Excerpted records: Begin
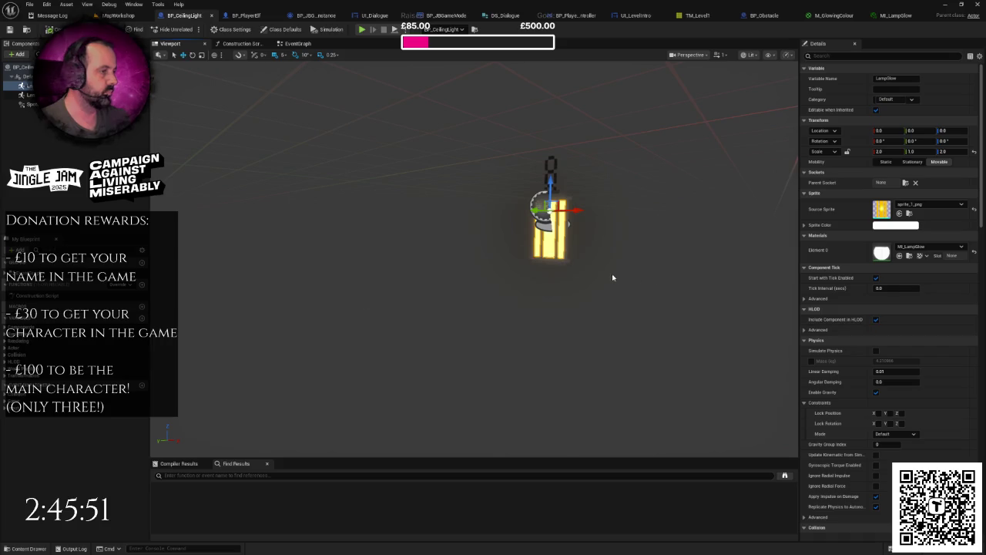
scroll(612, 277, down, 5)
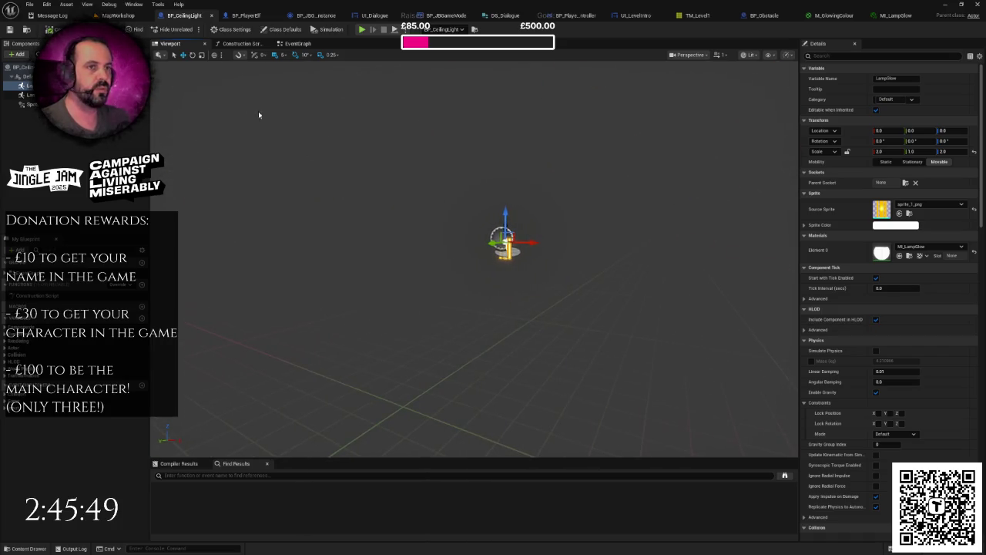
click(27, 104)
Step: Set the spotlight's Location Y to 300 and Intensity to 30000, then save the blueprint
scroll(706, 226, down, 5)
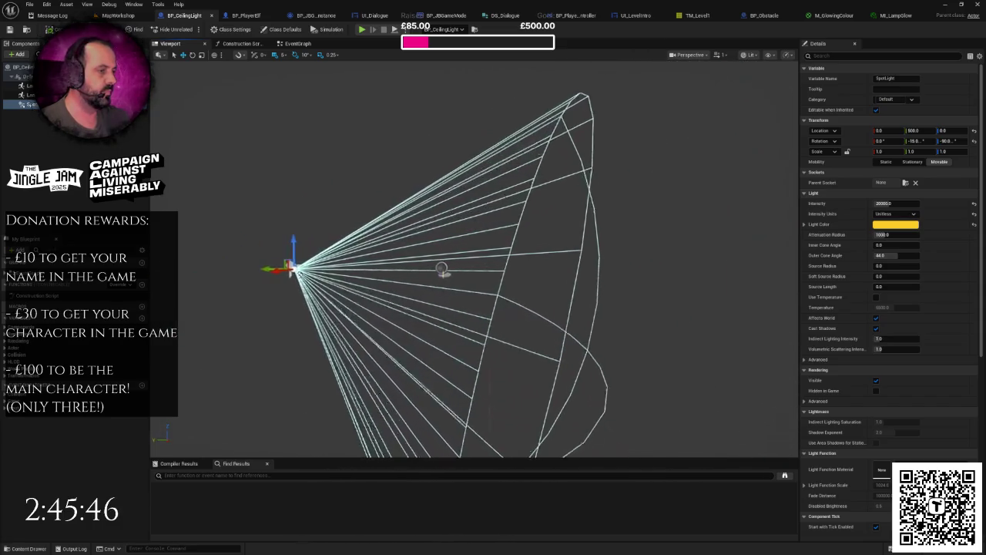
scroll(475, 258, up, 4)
Excerpted records: End
Problem to solve | The material above should be repeated word for word, with every picture omitted.

Answer section |
scroll(612, 277, down, 5)
click(27, 104)
Step: Set the spotlight's Location Y to 300 and Intensity to 30000, then save the blueprint
scroll(706, 226, down, 5)
scroll(475, 258, up, 4)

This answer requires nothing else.